Nearly all researchers agree that both income levels and parenting skills drive much of this difference, and when fused together they have an exponentially greater impact. With regards to income levels, two-parent households are one of the single most, if not the most, determining factors for keeping families out of poverty. Nearly half of all single-mother families live in poverty, while at the same time economic distress affects only one in 10 married families with children. In addition to income stability, two-parent households provide many of the same skills and qualities necessary to make marriages work, namely commitment and patience which help immensely when it comes to good parenting. Simply put, couples who learn to live together in healthy ways generally become good parents.
From my perspective, I don't see any reason under the sun why we would ever discourage the proliferation of two-parent households. That seems absolutely asinine. The decline of strong families has never and will never be good for any society - America included.
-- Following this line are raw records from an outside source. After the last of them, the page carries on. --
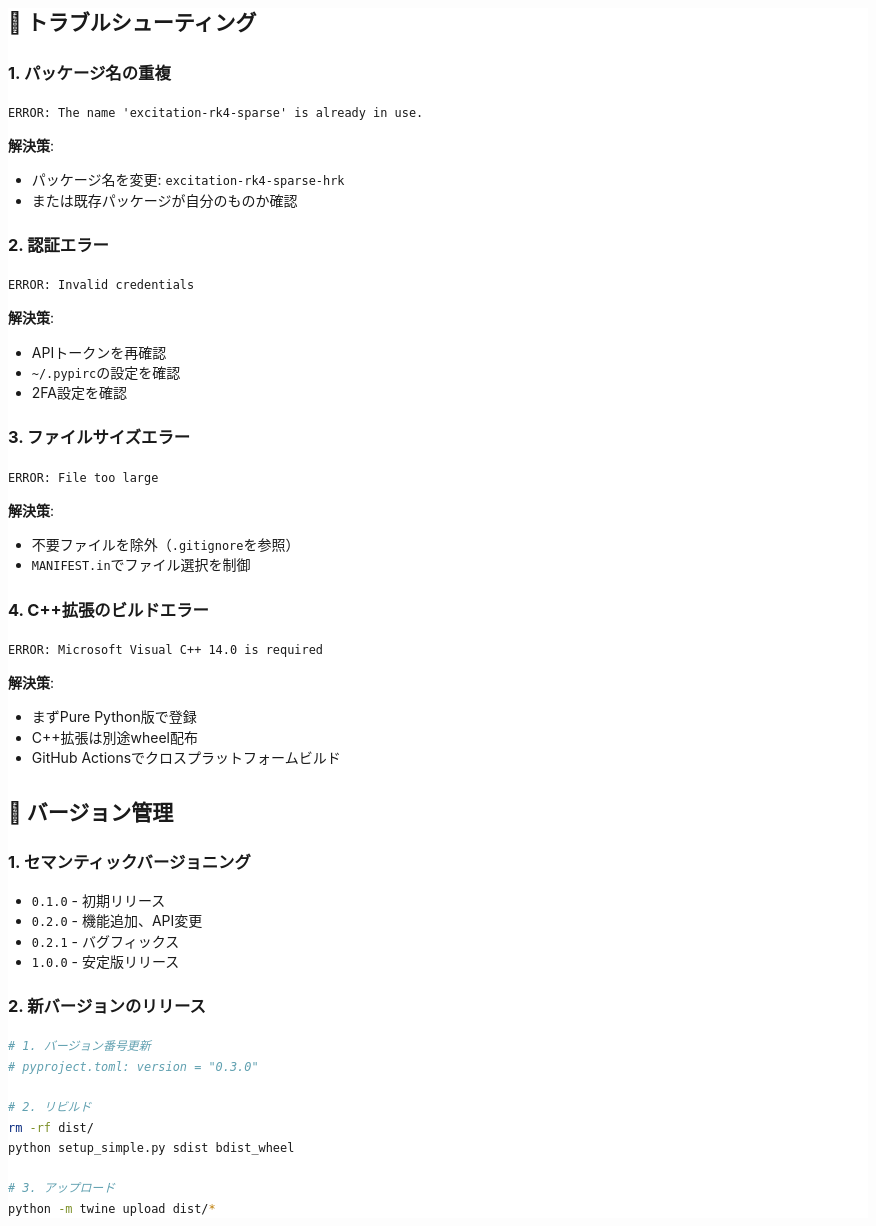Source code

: ## 📝 トラブルシューティング

### 1. パッケージ名の重複
```
ERROR: The name 'excitation-rk4-sparse' is already in use.
```

**解決策**:
- パッケージ名を変更: `excitation-rk4-sparse-hrk`
- または既存パッケージが自分のものか確認

### 2. 認証エラー
```
ERROR: Invalid credentials
```

**解決策**:
- APIトークンを再確認
- `~/.pypirc`の設定を確認
- 2FA設定を確認

### 3. ファイルサイズエラー
```
ERROR: File too large
```

**解決策**:
- 不要ファイルを除外（`.gitignore`を参照）
- `MANIFEST.in`でファイル選択を制御

### 4. C++拡張のビルドエラー
```
ERROR: Microsoft Visual C++ 14.0 is required
```

**解決策**:
- まずPure Python版で登録
- C++拡張は別途wheel配布
- GitHub Actionsでクロスプラットフォームビルド

## 🔄 バージョン管理

### 1. セマンティックバージョニング
- `0.1.0` - 初期リリース
- `0.2.0` - 機能追加、API変更
- `0.2.1` - バグフィックス
- `1.0.0` - 安定版リリース

### 2. 新バージョンのリリース
```bash
# 1. バージョン番号更新
# pyproject.toml: version = "0.3.0"

# 2. リビルド
rm -rf dist/
python setup_simple.py sdist bdist_wheel

# 3. アップロード
python -m twine upload dist/*
```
Thankfully, given that two-parent households are undeniably the gold-standard when it comes to raising children, as a nation we took massive leaps forward towards encouraging their proliferation across America with two previous U.S. Supreme Court rulings. The 2013 Windsor v. United States case which overturned the federal law defining marriage as only between a man and a woman for federal purposes, and the 2015 Obergefell v. Hodges case which barred individual states from restricting marriage to opposite-sex couples. Before these rulings, our nation's denying certain people equal rights and the opportunity to marry based on their God-given sexual orientation was both hurting American society in a multitude of practical, socio-economic ways, and also discouraging the growth of two-parent households by denying marriage equality to same-sex couples.
But to imagine that two homosexual men who love each other to the point of committing their lives to the other in marriage need a legal ruling written by a heterosexual man wearing a black dress to validate for them what they already know -- their marriage is sacred -- is to miss the main point entirely: that regardless of our own personal beliefs on these issues, it is irrefutably morally reprehensible for any of us to victimize and show prejudice towards our fellow citizens because of one's God-given sexual orientation.
I believe we are at a point in our nation's history where as a people we must fully and wholly unite, once and for all, in affirming not merely marriage equality for all of our citizens with regards to the written law of the land, but genuine and sincere social and cultural equality and acceptance as well for all of our households, whether they be households with a mom and a dad, households with two moms, or households with two dads. On this matter, it is absolutely time for us as a nation to come together and unite.
May we as a nation be a people who are united in our commitment to treating each other in the same ways we ourselves desire to be treated; a people who are united in our commitment to defending and protecting those communities which in the past we wrongly and ignorantly discriminated against; and a people who are united in our charge to leading by example, showing the world a radically non-discriminatory way of focusing on the family.